The woman was a patient at the University Hospital in Linköping, where she learned only after the surgery that she did not have breast cancer. “It’s a very unfortunate error,” the university hospital’s chief medical officer, Hans Rutberg told local newspaper Norrköpings Tidningar.

According to guidelines of the National Board of Health and Welfare (Socialstyrelsen), a tissue sample should have been discussed by doctors during a special round, but this was not done. Recently, two similar cases occurred at Gävle Hospital in eastern Sweden when a 47-year-old woman had her breast removed after a contaminated test led doctors to believe she had cancer and a 34-year-old was misdiagnosed. Officials there blame the mistakes on a shortage of pathologists at the hospital. The National Health Board is notified of all events.

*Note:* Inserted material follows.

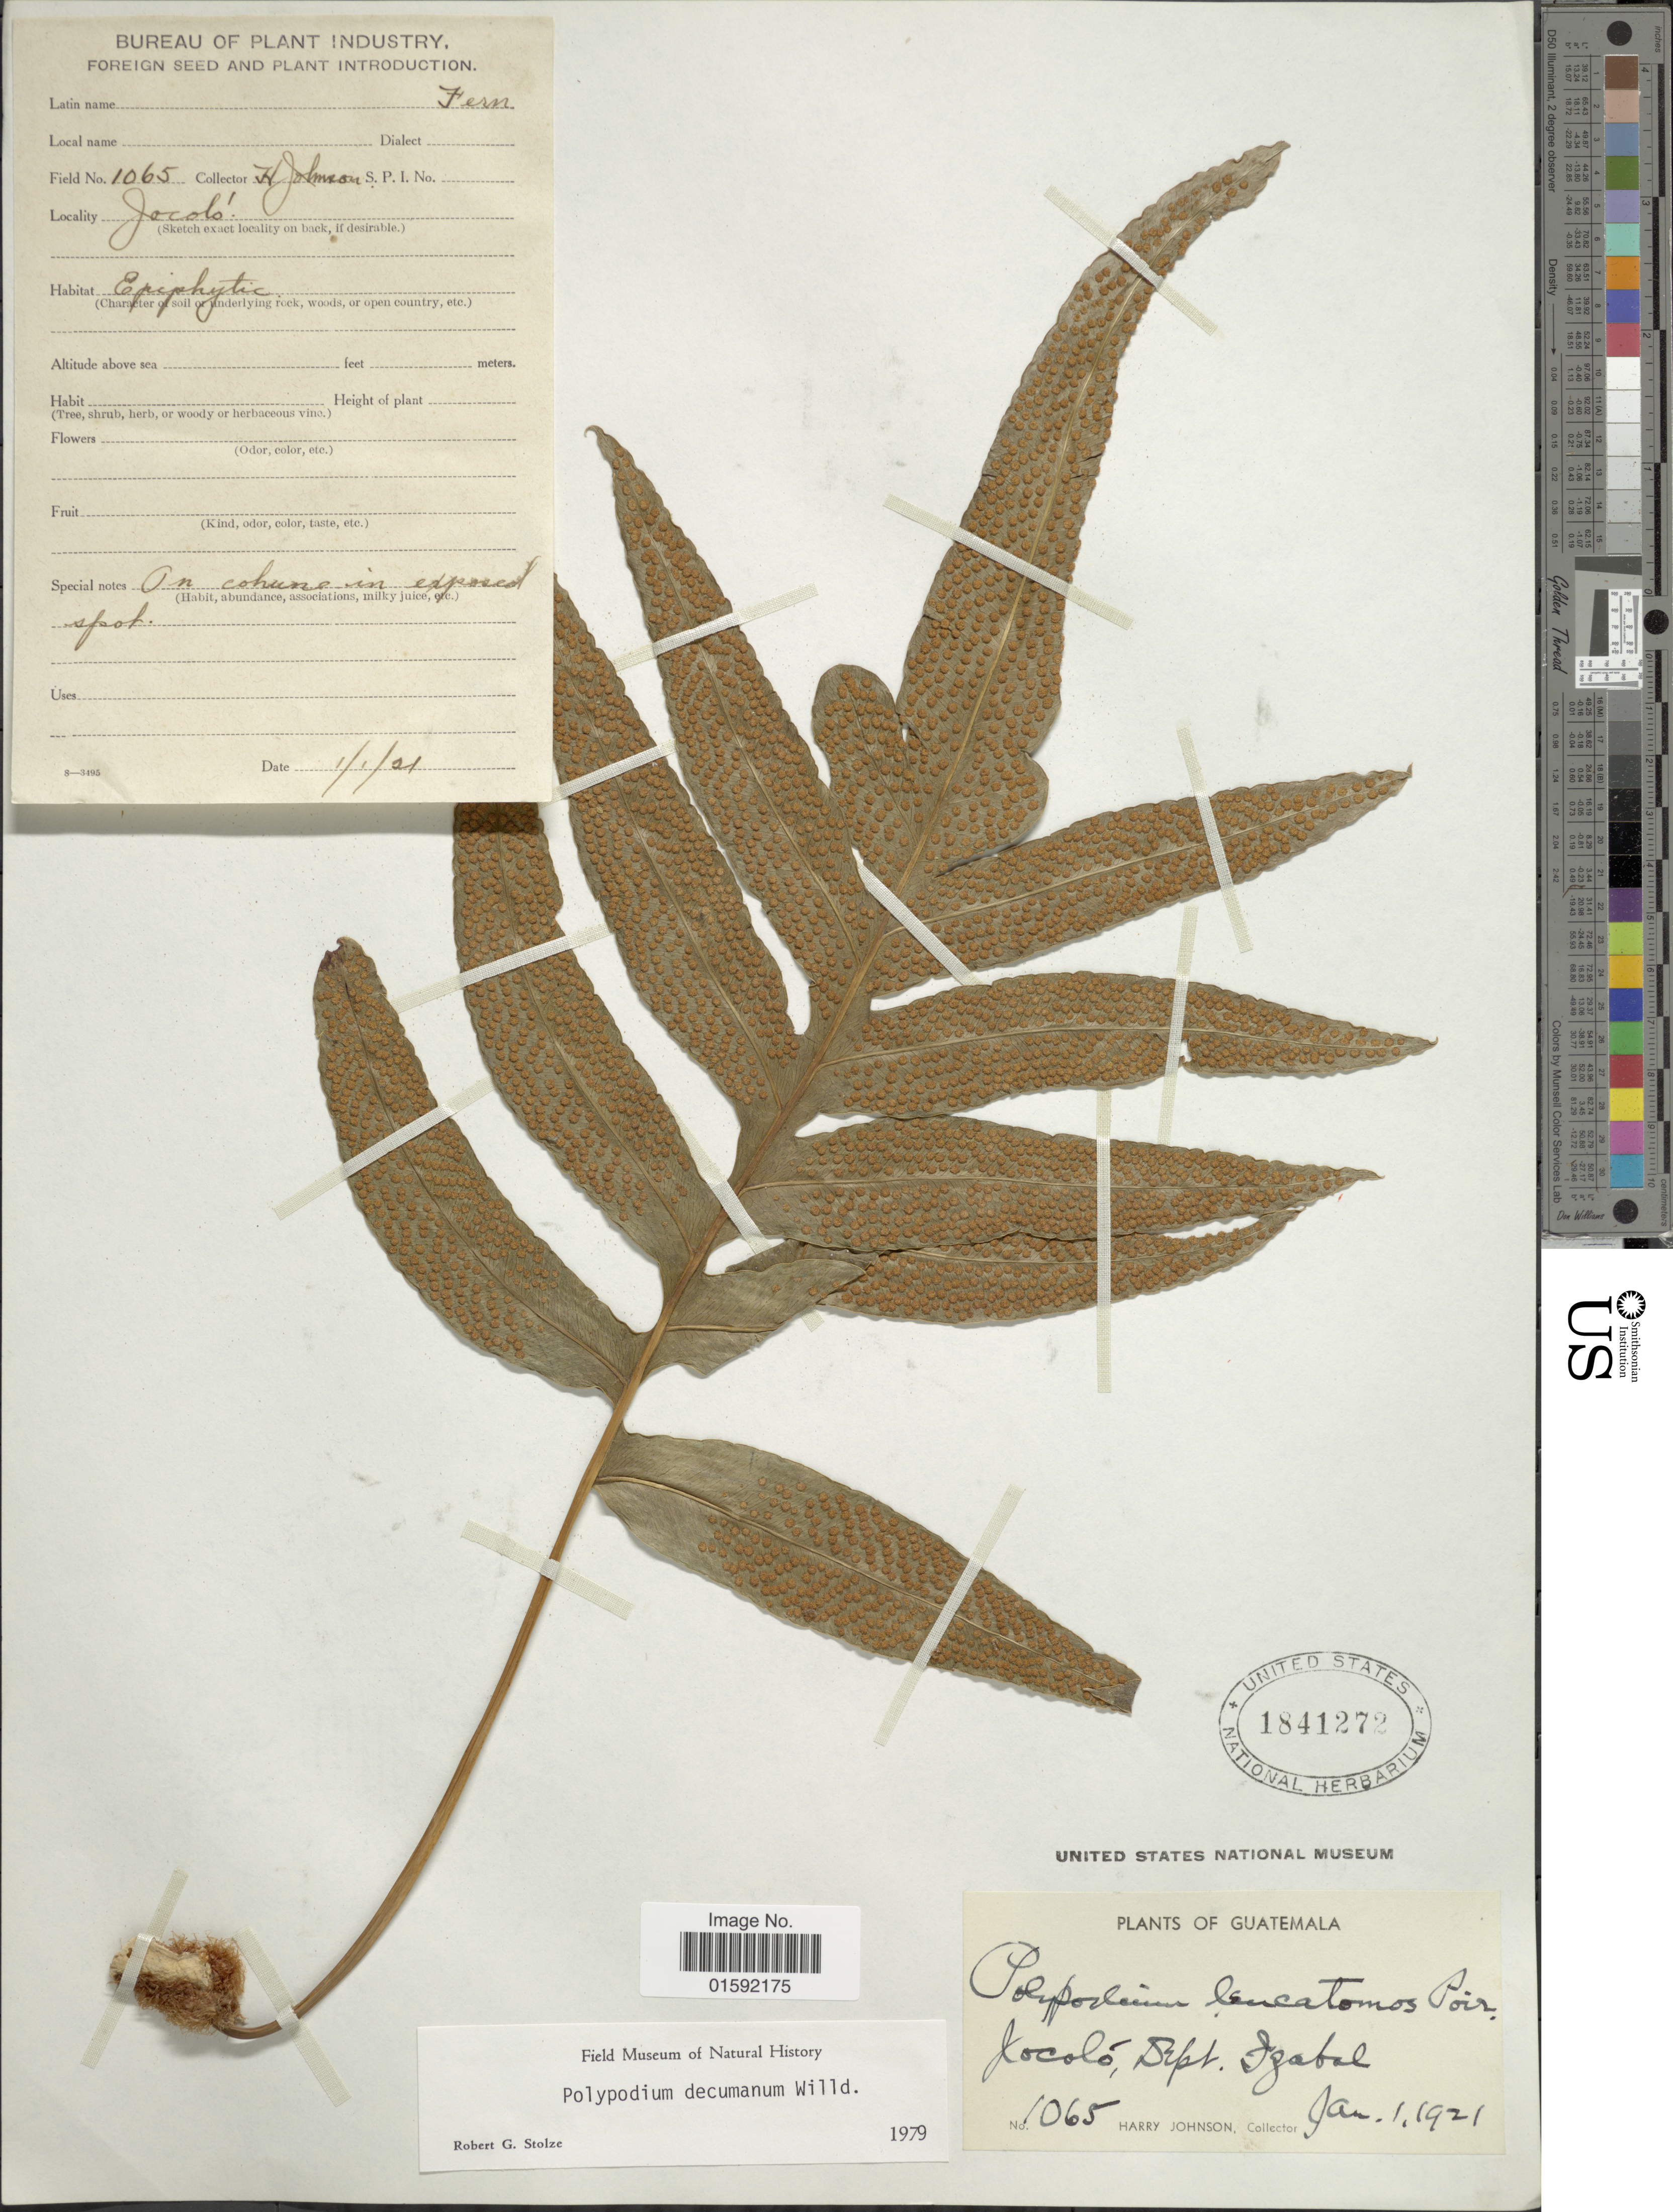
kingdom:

According to the Board’s 2009 statistics, breast cancer is the most common cancer in women and constitutes 29 per cent of diagnosed cases in Sweden. The average annual rate of increase for breast cancer was 1.2 per cent over the past 20 years. Although science has made advances in breast cancer treatment, critics claim it currently does not adequately address the psychological effects of losing a breast nor the effects of a misdiagnosis of cancer followed by unnecessary treatment. According to recent studies, a diagnosis of breast cancer causes immense psychological stress.

Can one hope that we are not copying the mistakes being made in Sweden here, not just in the treatment of this ailment but also in other spheres?